Which djinn you can get early in the game has a big influence on your strategy. Getting three points for a Vizier instead of one is a good incentive to collect them, just like being able to place palm trees simply paying a Slave is a great reason to control some Oases. But to get the djinn you want, when you take your turn is important. In fact, to get any djinn or resource cards at all, turn order is important, because both are only refilled after each round. That’s where the last clever bit of Five Tribes comes in and where most of your money goes to: you buy your place in the turn order, and going first can become really expensive. In the order of the previous round, players pay for a spot in the turn order for the next. To go earlier, you will have to pay more, up to a maximum of 18 coins. Seeing that you start with fifty, and you usually don’t get that much from the Builders, you better be very sure you have to go first.

Magic of Arabian Nights
Magic of Arabian Nights

Paying for turn order is one way players interact in Five Tribes. There is very little direct interaction, really only when you kill another player’s Viziers or Elders, but there is a lot of competition for very limited resources. Three djinn per round, nine resource cards, a limited number of bedoueeple on the board and, especially late in the game, only a few options to get the tribe you want or the tile you want, let alone both at the same time. And what resources you need is not all you have to think about. There are very different strategies in Five Tribes – collecting resource cards, controlling valuable tiles, getting just a few villages but filling them up with palaces, … – and you have to decide what you want to score the big points with and then make it work. And all those strategies do have a chance to win, usually when coupled with a healthy dose of opportunism for picking up other points where you can. Combine that with the more tactical consideration where you can make a good move that helps your strategy, ideally in more than one way, without giving your opponents a too big opening for their own move. Nevertheless, the rules take about five minutes to explain, there are no exceptions to any rule that you’d have to remember, getting ready to play takes about as long as ripping the plastic wrap from the box.

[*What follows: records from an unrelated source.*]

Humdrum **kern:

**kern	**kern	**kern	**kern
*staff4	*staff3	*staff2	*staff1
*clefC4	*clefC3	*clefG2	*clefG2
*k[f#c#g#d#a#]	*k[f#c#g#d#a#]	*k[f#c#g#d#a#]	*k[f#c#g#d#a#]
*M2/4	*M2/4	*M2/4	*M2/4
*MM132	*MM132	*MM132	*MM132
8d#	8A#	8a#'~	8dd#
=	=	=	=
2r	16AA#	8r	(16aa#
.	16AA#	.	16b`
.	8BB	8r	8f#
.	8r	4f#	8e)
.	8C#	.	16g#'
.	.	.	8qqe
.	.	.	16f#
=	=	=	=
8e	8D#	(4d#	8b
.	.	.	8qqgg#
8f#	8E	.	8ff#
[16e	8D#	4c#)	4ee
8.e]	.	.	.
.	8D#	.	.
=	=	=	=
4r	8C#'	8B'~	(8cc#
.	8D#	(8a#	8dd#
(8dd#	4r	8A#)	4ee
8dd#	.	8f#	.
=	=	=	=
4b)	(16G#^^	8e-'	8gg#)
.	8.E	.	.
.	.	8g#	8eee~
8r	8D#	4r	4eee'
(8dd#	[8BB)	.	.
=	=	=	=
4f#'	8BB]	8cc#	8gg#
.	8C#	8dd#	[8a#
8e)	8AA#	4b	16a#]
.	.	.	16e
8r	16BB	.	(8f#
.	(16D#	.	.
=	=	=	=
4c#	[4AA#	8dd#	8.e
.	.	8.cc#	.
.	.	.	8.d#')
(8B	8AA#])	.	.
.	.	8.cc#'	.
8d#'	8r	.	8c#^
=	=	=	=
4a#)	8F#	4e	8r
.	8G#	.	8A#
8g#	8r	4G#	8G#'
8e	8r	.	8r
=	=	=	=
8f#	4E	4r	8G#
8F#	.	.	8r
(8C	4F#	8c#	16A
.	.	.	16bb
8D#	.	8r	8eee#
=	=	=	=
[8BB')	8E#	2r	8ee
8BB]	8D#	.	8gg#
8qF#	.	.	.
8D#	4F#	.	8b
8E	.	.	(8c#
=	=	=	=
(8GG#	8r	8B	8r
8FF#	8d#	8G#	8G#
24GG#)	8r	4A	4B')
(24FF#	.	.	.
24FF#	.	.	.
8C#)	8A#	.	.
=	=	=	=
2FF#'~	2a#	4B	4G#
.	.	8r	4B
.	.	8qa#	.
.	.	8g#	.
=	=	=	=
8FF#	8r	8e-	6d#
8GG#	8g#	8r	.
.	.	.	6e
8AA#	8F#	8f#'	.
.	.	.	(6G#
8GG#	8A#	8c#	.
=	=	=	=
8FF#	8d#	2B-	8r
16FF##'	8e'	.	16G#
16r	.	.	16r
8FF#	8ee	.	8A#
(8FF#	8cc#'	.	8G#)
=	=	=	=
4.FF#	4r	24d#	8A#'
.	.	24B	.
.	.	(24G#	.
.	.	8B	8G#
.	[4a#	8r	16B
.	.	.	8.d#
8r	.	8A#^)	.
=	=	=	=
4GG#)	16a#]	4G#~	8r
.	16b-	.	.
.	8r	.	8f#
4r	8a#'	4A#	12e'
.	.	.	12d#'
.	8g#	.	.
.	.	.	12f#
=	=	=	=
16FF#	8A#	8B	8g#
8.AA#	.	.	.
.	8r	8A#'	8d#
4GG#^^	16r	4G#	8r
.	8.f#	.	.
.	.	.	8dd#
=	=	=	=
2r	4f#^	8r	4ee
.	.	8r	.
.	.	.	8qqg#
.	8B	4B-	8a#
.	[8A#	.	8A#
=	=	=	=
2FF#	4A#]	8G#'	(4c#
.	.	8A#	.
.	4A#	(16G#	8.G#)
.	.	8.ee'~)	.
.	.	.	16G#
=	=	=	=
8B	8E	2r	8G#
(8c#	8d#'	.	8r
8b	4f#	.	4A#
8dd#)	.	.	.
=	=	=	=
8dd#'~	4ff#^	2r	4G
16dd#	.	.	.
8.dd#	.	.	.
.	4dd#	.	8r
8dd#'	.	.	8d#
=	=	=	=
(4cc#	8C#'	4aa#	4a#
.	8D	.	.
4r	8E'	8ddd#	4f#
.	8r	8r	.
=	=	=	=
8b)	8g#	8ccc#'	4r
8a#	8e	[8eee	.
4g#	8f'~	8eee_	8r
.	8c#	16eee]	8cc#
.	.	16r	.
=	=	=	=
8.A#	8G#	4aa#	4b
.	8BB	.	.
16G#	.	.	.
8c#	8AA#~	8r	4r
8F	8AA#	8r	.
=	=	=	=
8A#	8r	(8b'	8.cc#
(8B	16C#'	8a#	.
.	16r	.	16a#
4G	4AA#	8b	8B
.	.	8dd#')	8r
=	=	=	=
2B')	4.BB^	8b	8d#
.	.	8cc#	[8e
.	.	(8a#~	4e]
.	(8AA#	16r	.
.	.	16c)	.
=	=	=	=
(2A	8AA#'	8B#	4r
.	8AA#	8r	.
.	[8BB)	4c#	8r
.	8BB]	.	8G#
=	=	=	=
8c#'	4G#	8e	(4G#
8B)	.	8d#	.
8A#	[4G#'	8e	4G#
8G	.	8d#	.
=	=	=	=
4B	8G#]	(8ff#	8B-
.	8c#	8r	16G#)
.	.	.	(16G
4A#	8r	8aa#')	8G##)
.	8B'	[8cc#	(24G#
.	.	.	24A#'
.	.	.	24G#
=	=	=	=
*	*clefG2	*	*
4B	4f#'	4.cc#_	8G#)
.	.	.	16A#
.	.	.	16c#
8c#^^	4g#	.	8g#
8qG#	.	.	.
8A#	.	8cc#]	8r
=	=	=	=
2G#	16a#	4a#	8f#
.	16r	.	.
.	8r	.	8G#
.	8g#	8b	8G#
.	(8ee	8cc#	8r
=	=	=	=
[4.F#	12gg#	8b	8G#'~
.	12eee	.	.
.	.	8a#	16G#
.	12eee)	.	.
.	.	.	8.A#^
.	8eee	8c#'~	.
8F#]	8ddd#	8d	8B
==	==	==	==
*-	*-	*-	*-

So I hope you understand now why I was upset not to see Five Tribes in the Kennerspiel des Jahres selection. It’s exactly the type of game I would expect to see there, with simple rules yet strategically interesting, interactive almost without negative interaction and looking as good as we’ve come to expect from Days of Wonder. If Scheherazade had introduced Five Tribes to her Sultan, he’d have given up on beheading her after the second night. And if I was betting on the Spiel des Jahres awards, I’d be a whole lot poorer now.